12 Eylül gibi manidar bir tarihte sebepsiz işinden olan Önder Karaçay Sanal Mahkeme sonrası mücadelesini daha etkili olması ve bu bankayı, yaptıklarını tarihe yazmak için ibretlik bir şekilde yine dünyada ve ülkemizde bir ilki gerçekleştirdi. Bir asil olarak vekillere, ülkeyi yönetenlere, sermaye sahiplerine, işsizliği kader görenlere, bu zulme gözünü, kulağını kapatanlara kitabıyla MUHTIRA verdi. Değerli şair arkadaşı Mustafa Bay kitabı için öyle bir yazı yazdı ki bu yazı ancak kitabın ön sözü olabilirdi ve öyle oldu.
AYRIMCILIK VE SÖMÜRÜ
Ayrımcılık, eşitlik karşıtı bir terimdir.
En azından, benzer niteliklere sahip kişiler arasından “dilediğini seçmek” demektir. Bu nedenle “gayri insanidir…”
Ayrımcılığın “cinsiyet, ırk, yaş, bölge, dil, sosyal statü” gibi nesnel nedenleri yanında, politik görüş ve düşünce ayrılıkları da etken olabilir.
Devletin yasalarla ayrımcılığı önlemesi için, yönetim sisteminin buna uygun olması gerekir.
Piyasa şartlarının “serbest pazara” dayandığı ekonomilerde bu ayrımcılık; “kar ve zarar” olarak bilançolara yansıdıkça düzeltme kendiliğinden yapılır, ayrımcılık “en aza” iner der, o piyasaların düşünürleri…

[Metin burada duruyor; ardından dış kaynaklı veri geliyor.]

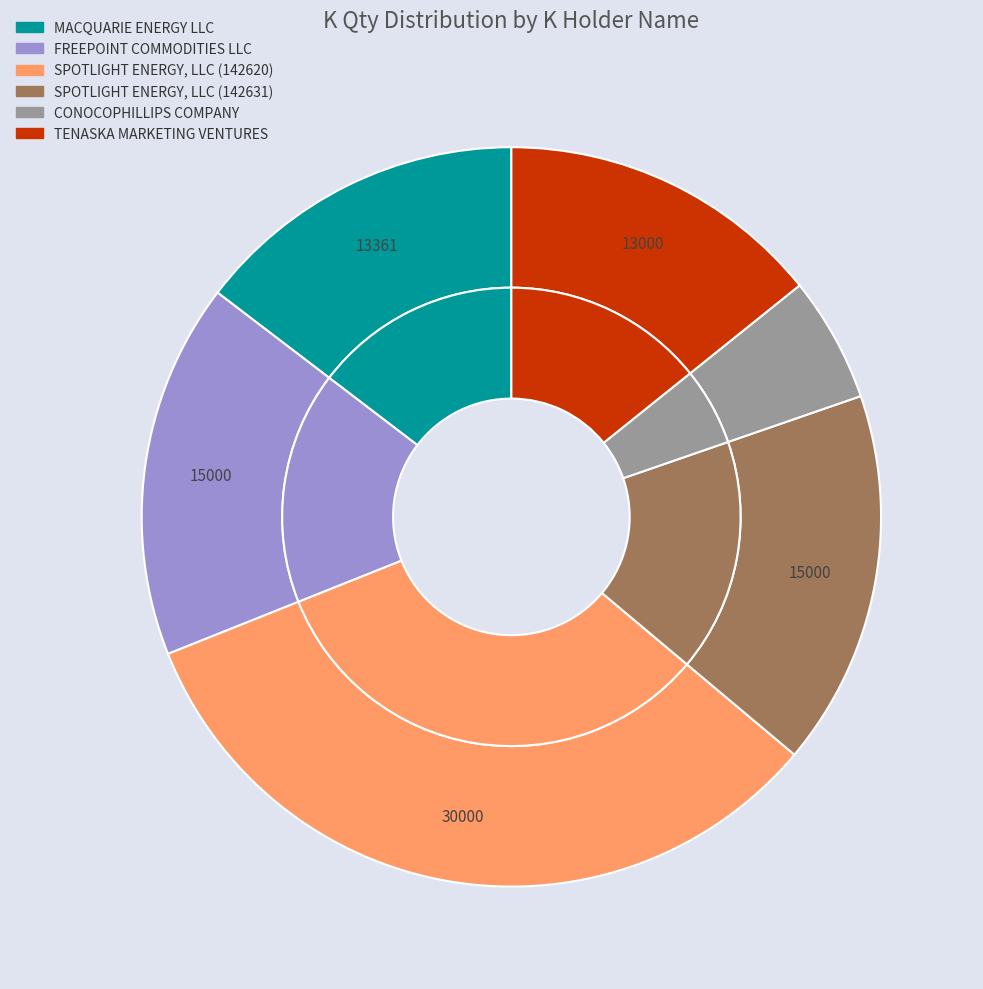

True or false: SPOTLIGHT ENERGY, LLC (142631) accounts for 16% of the total.

True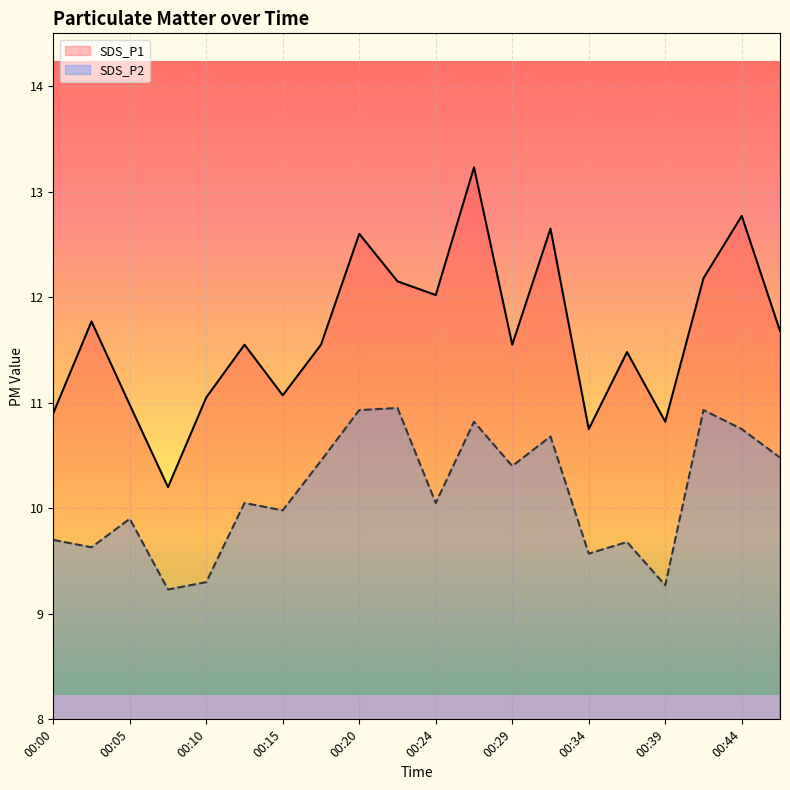

Which series has the largest total across all categories?

SDS_P1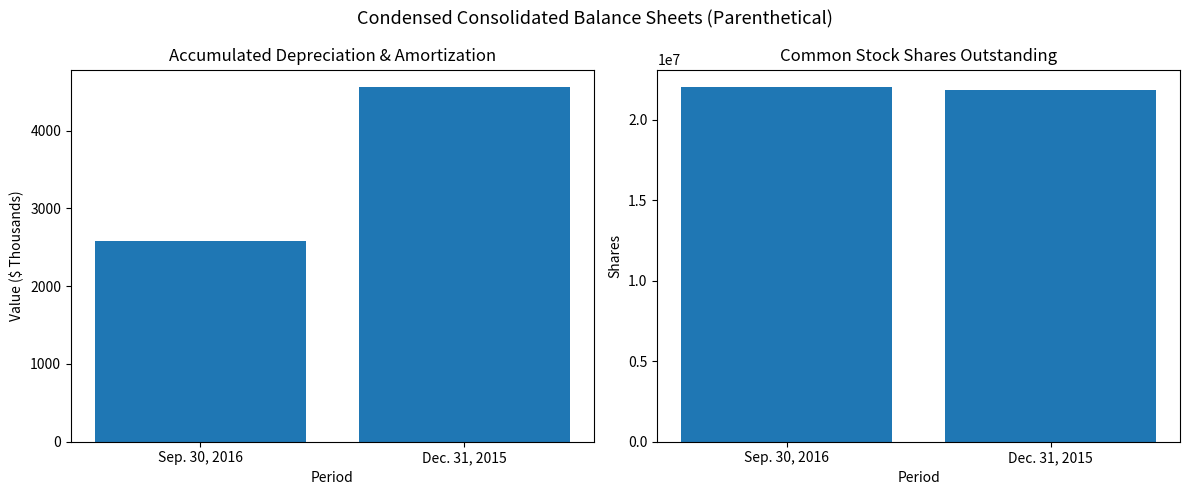

Between Sep. 30, 2016 and Dec. 31, 2015, which series saw the biggest shift?

Common Stock Outstanding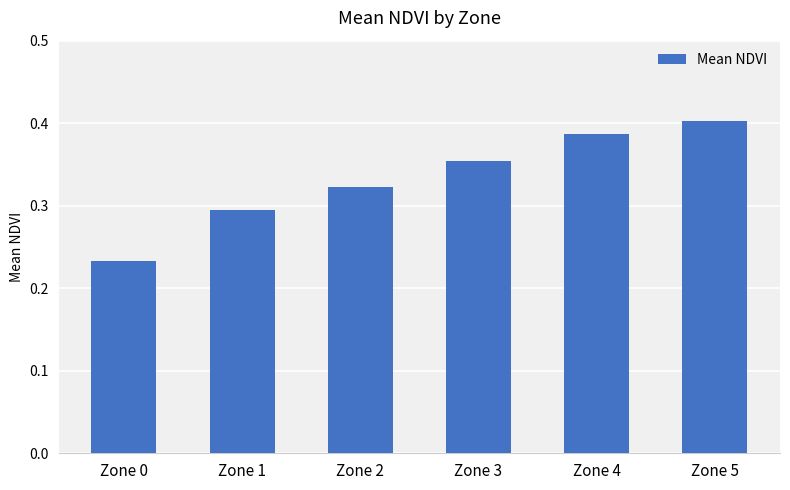

Count the number of categories in the chart.

6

Oysa asıl ayrımcılık tam burada başlar!
Bir yanda “EMEĞİ DIŞLAYAN”, sadece “artı değeri” hedefleyen sermaye, diğer yanda emeğini ve eğitimle elde ettiği becerisini satan insan…
Doğaldır ki, serbest piyasa koşullarının egemen olduğu yönetim biçimlerinde sermaye etkin, emek ise “edilgendir, pasiftir…”

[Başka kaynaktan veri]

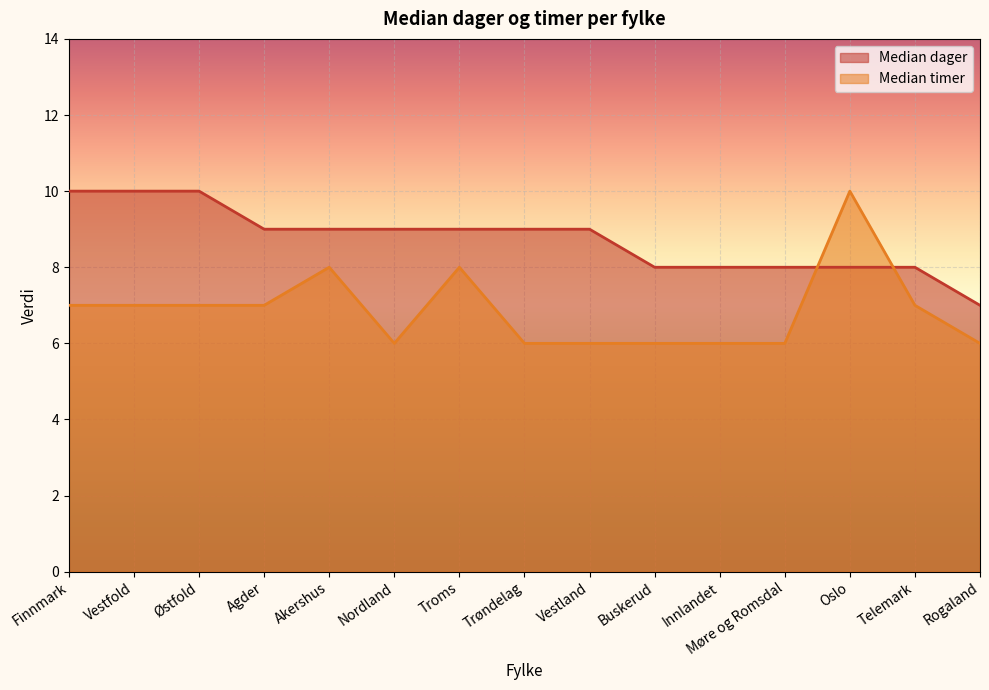

What is the smallest value displayed?

6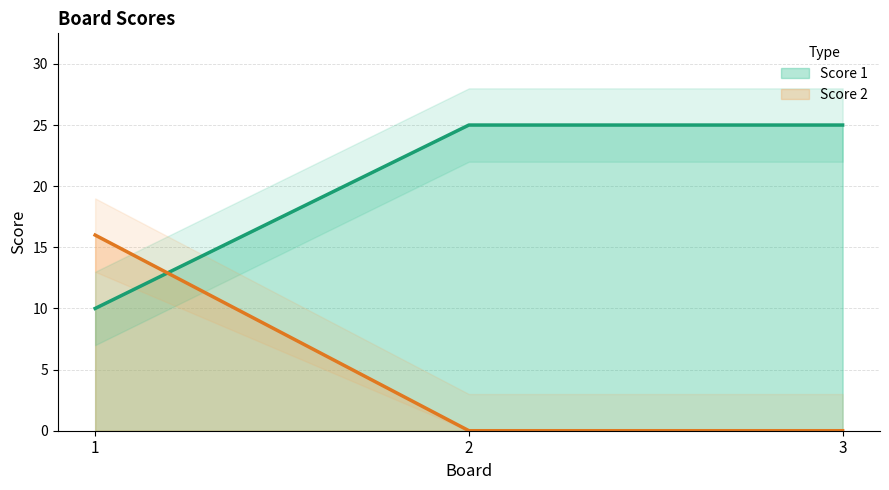

What is the minimum value for Score 1?

10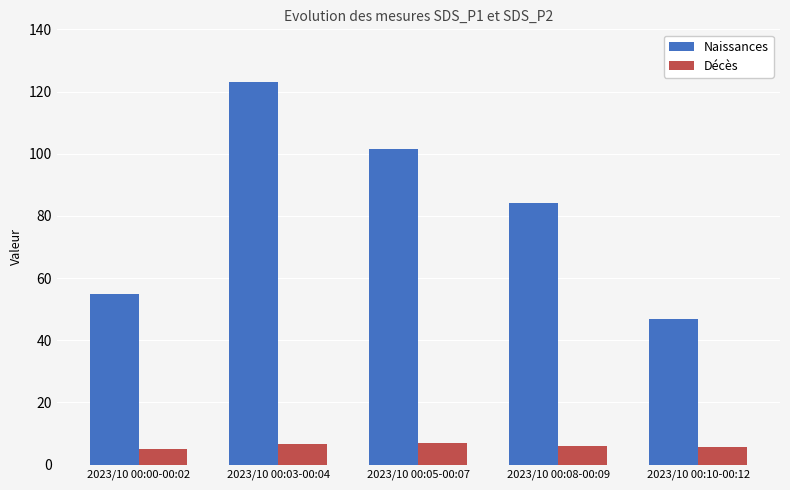

List the series in order of their peak value, highest first.

Naissances, Décès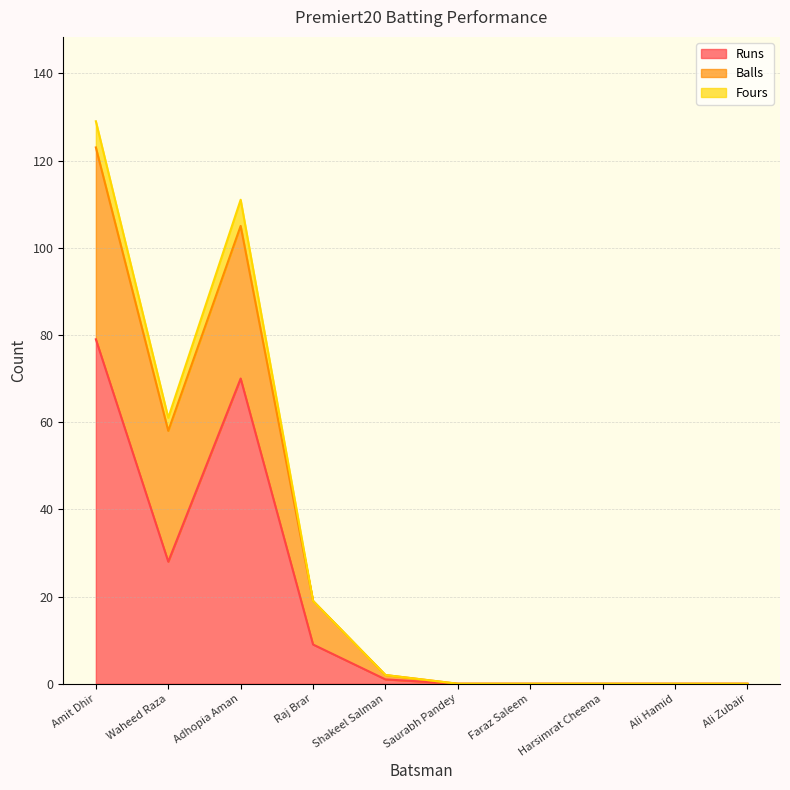

Where is Balls nearest to the value 61?

Waheed Raza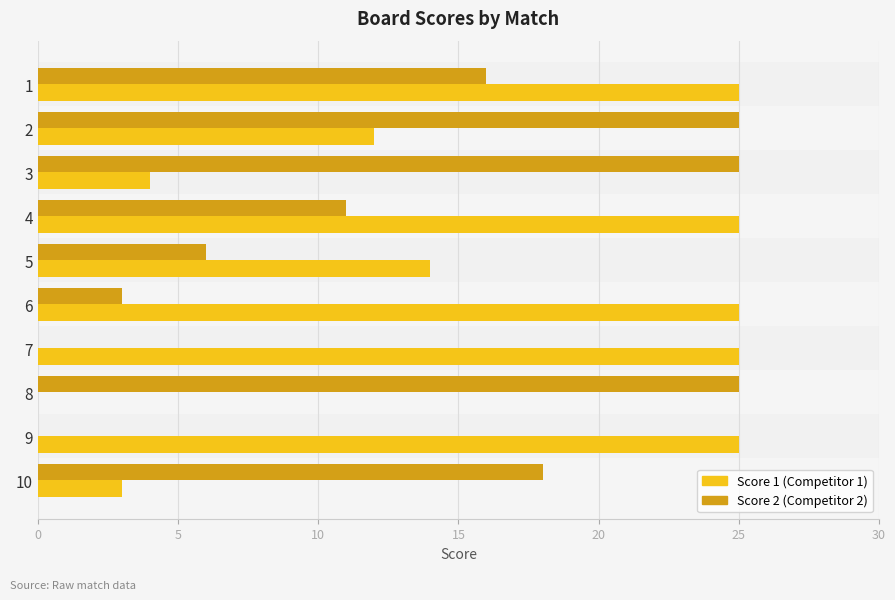

What is the total value across all series at 10?

21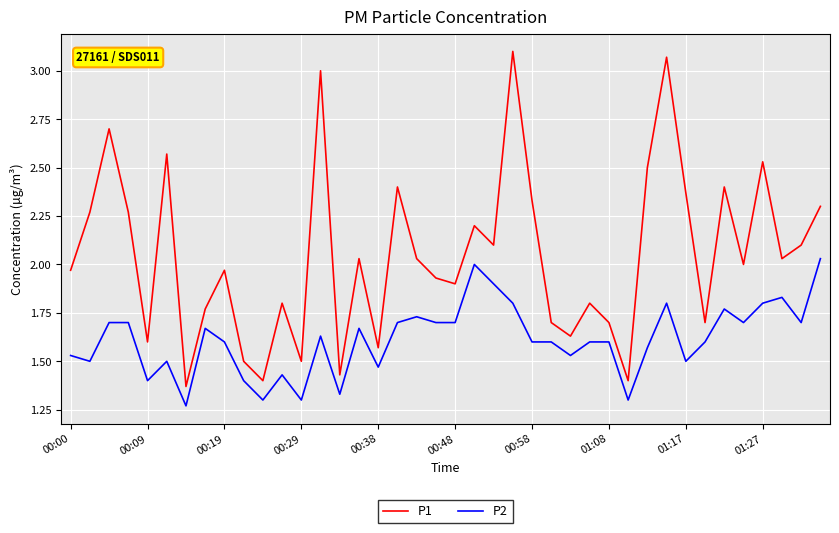

True or false: P1 and P2 cross at least once.

False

Hele iş arzı düşük, çalışmaya hazır “emek arzı” fazla ise, “vahşi kapitalizm aradığı havayı bulmuş” demektir!
Kendisini “en ucuza pazarlayanlar”, siyasi iktidarın “tebaası olanlar”, cinsiyet, yaş, “fiziki çekicilik” bakımından avantajlılar, diğerlerinden hemen ayrılırlar!

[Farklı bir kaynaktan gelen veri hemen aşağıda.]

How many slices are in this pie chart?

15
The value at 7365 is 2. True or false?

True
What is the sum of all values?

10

Böylece “SÖMÜRÜNÜN ÇARKI” çok kolayca işleyecektir.
Hakkını aramak, hak ettiği ücreti talep etmek oldukça zorlaşacaktır.
İnsan unsuru varlığının moral değerlerinden feragat edecek, onursuzlaşacaktır!
Öyleyse ayrımcılık ve sömürü birbirini yaratan ve besleyen iki kavramdır.
Ancak gerçek demokrasilerde, “ÖZGÜR VE EĞİTİMLİ” toplumlarda, örgütlenme ve dayanışmanın siyasetin asgari koşulu kabul edildiği ülkelerde en aza inecektir.
Bu nedenle hem sosyal yaşamda, hem de siyasi hayatta mücadele şarttır!
Onurlu insan olmak kadar, o onuru korumakta en temel görevimizdir.
Bu düşüncelerle değerli kardeşim Önder Karaçay’ı ve yetkin eserini kutluyorum.